HOW TO COMPLETE THIS TASK:
Retyping the records exactly, down to the last line, is the whole job.

____ DATA PROVIDED

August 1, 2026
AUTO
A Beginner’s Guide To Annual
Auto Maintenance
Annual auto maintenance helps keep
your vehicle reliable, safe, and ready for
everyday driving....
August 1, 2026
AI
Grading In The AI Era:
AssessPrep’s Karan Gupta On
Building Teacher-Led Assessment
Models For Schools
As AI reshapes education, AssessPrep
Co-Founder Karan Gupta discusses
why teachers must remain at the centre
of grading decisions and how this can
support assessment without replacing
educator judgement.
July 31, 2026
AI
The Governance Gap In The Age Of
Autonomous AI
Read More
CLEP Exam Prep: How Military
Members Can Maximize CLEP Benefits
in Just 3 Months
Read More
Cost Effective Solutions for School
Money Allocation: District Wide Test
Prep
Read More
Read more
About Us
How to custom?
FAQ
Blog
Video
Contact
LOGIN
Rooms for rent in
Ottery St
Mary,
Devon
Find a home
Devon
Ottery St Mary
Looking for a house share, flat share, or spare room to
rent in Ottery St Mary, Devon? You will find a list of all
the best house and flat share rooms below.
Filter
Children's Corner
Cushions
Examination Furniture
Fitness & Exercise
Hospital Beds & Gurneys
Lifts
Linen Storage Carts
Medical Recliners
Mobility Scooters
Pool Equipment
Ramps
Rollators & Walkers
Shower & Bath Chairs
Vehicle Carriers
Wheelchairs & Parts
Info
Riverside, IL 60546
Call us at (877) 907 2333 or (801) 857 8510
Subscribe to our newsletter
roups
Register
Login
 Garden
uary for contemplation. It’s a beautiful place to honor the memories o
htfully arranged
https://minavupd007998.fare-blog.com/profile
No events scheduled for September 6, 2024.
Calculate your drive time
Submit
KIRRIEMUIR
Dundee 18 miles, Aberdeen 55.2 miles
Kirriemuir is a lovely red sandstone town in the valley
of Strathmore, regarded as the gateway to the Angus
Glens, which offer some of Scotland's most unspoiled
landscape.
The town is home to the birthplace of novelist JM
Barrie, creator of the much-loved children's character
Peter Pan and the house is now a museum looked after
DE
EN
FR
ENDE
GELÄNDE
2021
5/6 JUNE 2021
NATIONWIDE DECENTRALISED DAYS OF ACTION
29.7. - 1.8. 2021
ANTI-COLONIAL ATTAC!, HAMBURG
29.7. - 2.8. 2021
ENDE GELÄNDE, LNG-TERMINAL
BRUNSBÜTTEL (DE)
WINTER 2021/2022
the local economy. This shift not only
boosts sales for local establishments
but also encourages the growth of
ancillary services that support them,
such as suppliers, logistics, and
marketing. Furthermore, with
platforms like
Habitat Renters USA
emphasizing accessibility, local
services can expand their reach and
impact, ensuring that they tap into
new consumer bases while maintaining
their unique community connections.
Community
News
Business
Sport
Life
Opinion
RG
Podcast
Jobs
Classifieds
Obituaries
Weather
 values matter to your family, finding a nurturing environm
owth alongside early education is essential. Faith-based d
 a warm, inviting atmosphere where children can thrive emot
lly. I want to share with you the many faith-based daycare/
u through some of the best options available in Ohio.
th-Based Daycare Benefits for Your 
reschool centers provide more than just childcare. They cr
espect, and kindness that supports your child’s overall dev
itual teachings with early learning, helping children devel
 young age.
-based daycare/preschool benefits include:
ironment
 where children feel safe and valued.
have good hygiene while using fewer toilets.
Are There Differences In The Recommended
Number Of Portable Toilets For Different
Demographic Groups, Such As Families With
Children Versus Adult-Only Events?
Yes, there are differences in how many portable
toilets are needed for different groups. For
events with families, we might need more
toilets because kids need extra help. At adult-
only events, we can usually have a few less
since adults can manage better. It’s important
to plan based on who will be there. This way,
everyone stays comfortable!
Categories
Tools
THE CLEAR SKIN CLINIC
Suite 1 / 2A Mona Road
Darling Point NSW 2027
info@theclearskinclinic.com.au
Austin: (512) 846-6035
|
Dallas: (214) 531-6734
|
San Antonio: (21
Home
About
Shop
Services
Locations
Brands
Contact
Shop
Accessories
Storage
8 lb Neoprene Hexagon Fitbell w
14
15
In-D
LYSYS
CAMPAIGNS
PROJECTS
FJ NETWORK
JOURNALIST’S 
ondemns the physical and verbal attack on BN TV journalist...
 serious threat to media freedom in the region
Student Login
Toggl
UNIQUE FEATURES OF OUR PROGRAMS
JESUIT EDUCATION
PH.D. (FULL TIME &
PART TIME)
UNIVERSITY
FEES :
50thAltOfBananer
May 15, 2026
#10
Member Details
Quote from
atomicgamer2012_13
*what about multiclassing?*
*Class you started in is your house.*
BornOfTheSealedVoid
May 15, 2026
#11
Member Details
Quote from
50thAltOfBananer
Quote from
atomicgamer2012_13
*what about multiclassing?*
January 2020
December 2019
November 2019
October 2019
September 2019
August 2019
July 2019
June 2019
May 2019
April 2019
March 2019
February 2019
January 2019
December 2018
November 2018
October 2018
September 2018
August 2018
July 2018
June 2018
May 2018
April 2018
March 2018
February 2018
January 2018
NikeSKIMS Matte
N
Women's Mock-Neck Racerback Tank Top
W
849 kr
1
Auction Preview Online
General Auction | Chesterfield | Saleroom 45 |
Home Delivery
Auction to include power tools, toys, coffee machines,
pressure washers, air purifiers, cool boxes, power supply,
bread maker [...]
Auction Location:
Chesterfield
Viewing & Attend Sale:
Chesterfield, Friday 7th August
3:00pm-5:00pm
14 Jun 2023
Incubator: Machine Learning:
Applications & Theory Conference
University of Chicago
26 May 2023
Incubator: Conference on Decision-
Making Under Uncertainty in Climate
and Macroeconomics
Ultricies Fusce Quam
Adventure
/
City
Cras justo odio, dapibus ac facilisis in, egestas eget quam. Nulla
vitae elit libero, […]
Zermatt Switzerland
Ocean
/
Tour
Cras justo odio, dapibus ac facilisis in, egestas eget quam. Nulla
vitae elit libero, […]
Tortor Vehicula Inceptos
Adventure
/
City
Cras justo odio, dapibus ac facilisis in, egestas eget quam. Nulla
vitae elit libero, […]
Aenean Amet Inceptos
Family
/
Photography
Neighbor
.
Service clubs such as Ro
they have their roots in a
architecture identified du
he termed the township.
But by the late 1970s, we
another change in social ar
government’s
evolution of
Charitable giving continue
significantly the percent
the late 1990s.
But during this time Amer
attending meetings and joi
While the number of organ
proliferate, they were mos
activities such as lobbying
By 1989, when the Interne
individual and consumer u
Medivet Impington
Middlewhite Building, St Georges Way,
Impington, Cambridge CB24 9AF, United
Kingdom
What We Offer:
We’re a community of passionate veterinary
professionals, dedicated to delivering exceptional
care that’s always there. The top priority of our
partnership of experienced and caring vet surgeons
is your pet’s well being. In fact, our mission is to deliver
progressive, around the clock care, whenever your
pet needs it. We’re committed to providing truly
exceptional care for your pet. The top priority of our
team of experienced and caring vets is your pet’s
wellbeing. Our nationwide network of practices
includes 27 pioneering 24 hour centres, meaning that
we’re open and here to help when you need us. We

________

REPLY TO THE TASK:
August 1, 2026
AUTO
A Beginner’s Guide To Annual
Auto Maintenance
Annual auto maintenance helps keep
your vehicle reliable, safe, and ready for
everyday driving....
August 1, 2026
AI
Grading In The AI Era:
AssessPrep’s Karan Gupta On
Building Teacher-Led Assessment
Models For Schools
As AI reshapes education, AssessPrep
Co-Founder Karan Gupta discusses
why teachers must remain at the centre
of grading decisions and how this can
support assessment without replacing
educator judgement.
July 31, 2026
AI
The Governance Gap In The Age Of
Autonomous AI
Read More
CLEP Exam Prep: How Military
Members Can Maximize CLEP Benefits
in Just 3 Months
Read More
Cost Effective Solutions for School
Money Allocation: District Wide Test
Prep
Read More
Read more
About Us
How to custom?
FAQ
Blog
Video
Contact
LOGIN
Rooms for rent in
Ottery St
Mary,
Devon
Find a home
Devon
Ottery St Mary
Looking for a house share, flat share, or spare room to
rent in Ottery St Mary, Devon? You will find a list of all
the best house and flat share rooms below.
Filter
Children's Corner
Cushions
Examination Furniture
Fitness & Exercise
Hospital Beds & Gurneys
Lifts
Linen Storage Carts
Medical Recliners
Mobility Scooters
Pool Equipment
Ramps
Rollators & Walkers
Shower & Bath Chairs
Vehicle Carriers
Wheelchairs & Parts
Info
Riverside, IL 60546
Call us at (877) 907 2333 or (801) 857 8510
Subscribe to our newsletter
roups
Register
Login
 Garden
uary for contemplation. It’s a beautiful place to honor the memories o
htfully arranged
https://minavupd007998.fare-blog.com/profile
No events scheduled for September 6, 2024.
Calculate your drive time
Submit
KIRRIEMUIR
Dundee 18 miles, Aberdeen 55.2 miles
Kirriemuir is a lovely red sandstone town in the valley
of Strathmore, regarded as the gateway to the Angus
Glens, which offer some of Scotland's most unspoiled
landscape.
The town is home to the birthplace of novelist JM
Barrie, creator of the much-loved children's character
Peter Pan and the house is now a museum looked after
DE
EN
FR
ENDE
GELÄNDE
2021
5/6 JUNE 2021
NATIONWIDE DECENTRALISED DAYS OF ACTION
29.7. - 1.8. 2021
ANTI-COLONIAL ATTAC!, HAMBURG
29.7. - 2.8. 2021
ENDE GELÄNDE, LNG-TERMINAL
BRUNSBÜTTEL (DE)
WINTER 2021/2022
the local economy. This shift not only
boosts sales for local establishments
but also encourages the growth of
ancillary services that support them,
such as suppliers, logistics, and
marketing. Furthermore, with
platforms like
Habitat Renters USA
emphasizing accessibility, local
services can expand their reach and
impact, ensuring that they tap into
new consumer bases while maintaining
their unique community connections.
Community
News
Business
Sport
Life
Opinion
RG
Podcast
Jobs
Classifieds
Obituaries
Weather
 values matter to your family, finding a nurturing environm
owth alongside early education is essential. Faith-based d
 a warm, inviting atmosphere where children can thrive emot
lly. I want to share with you the many faith-based daycare/
u through some of the best options available in Ohio.
th-Based Daycare Benefits for Your 
reschool centers provide more than just childcare. They cr
espect, and kindness that supports your child’s overall dev
itual teachings with early learning, helping children devel
 young age.
-based daycare/preschool benefits include:
ironment
 where children feel safe and valued.
have good hygiene while using fewer toilets.
Are There Differences In The Recommended
Number Of Portable Toilets For Different
Demographic Groups, Such As Families With
Children Versus Adult-Only Events?
Yes, there are differences in how many portable
toilets are needed for different groups. For
events with families, we might need more
toilets because kids need extra help. At adult-
only events, we can usually have a few less
since adults can manage better. It’s important
to plan based on who will be there. This way,
everyone stays comfortable!
Categories
Tools
THE CLEAR SKIN CLINIC
Suite 1 / 2A Mona Road
Darling Point NSW 2027
info@theclearskinclinic.com.au
Austin: (512) 846-6035
|
Dallas: (214) 531-6734
|
San Antonio: (21
Home
About
Shop
Services
Locations
Brands
Contact
Shop
Accessories
Storage
8 lb Neoprene Hexagon Fitbell w
14
15
In-D
LYSYS
CAMPAIGNS
PROJECTS
FJ NETWORK
JOURNALIST’S 
ondemns the physical and verbal attack on BN TV journalist...
 serious threat to media freedom in the region
Student Login
Toggl
UNIQUE FEATURES OF OUR PROGRAMS
JESUIT EDUCATION
PH.D. (FULL TIME &
PART TIME)
UNIVERSITY
FEES :
50thAltOfBananer
May 15, 2026
#10
Member Details
Quote from
atomicgamer2012_13
*what about multiclassing?*
*Class you started in is your house.*
BornOfTheSealedVoid
May 15, 2026
#11
Member Details
Quote from
50thAltOfBananer
Quote from
atomicgamer2012_13
*what about multiclassing?*
January 2020
December 2019
November 2019
October 2019
September 2019
August 2019
July 2019
June 2019
May 2019
April 2019
March 2019
February 2019
January 2019
December 2018
November 2018
October 2018
September 2018
August 2018
July 2018
June 2018
May 2018
April 2018
March 2018
February 2018
January 2018
NikeSKIMS Matte
N
Women's Mock-Neck Racerback Tank Top
W
849 kr
1
Auction Preview Online
General Auction | Chesterfield | Saleroom 45 |
Home Delivery
Auction to include power tools, toys, coffee machines,
pressure washers, air purifiers, cool boxes, power supply,
bread maker [...]
Auction Location:
Chesterfield
Viewing & Attend Sale:
Chesterfield, Friday 7th August
3:00pm-5:00pm
14 Jun 2023
Incubator: Machine Learning:
Applications & Theory Conference
University of Chicago
26 May 2023
Incubator: Conference on Decision-
Making Under Uncertainty in Climate
and Macroeconomics
Ultricies Fusce Quam
Adventure
/
City
Cras justo odio, dapibus ac facilisis in, egestas eget quam. Nulla
vitae elit libero, […]
Zermatt Switzerland
Ocean
/
Tour
Cras justo odio, dapibus ac facilisis in, egestas eget quam. Nulla
vitae elit libero, […]
Tortor Vehicula Inceptos
Adventure
/
City
Cras justo odio, dapibus ac facilisis in, egestas eget quam. Nulla
vitae elit libero, […]
Aenean Amet Inceptos
Family
/
Photography
Neighbor
.
Service clubs such as Ro
they have their roots in a
architecture identified du
he termed the township.
But by the late 1970s, we
another change in social ar
government’s
evolution of
Charitable giving continue
significantly the percent
the late 1990s.
But during this time Amer
attending meetings and joi
While the number of organ
proliferate, they were mos
activities such as lobbying
By 1989, when the Interne
individual and consumer u
Medivet Impington
Middlewhite Building, St Georges Way,
Impington, Cambridge CB24 9AF, United
Kingdom
What We Offer:
We’re a community of passionate veterinary
professionals, dedicated to delivering exceptional
care that’s always there. The top priority of our
partnership of experienced and caring vet surgeons
is your pet’s well being. In fact, our mission is to deliver
progressive, around the clock care, whenever your
pet needs it. We’re committed to providing truly
exceptional care for your pet. The top priority of our
team of experienced and caring vets is your pet’s
wellbeing. Our nationwide network of practices
includes 27 pioneering 24 hour centres, meaning that
we’re open and here to help when you need us. We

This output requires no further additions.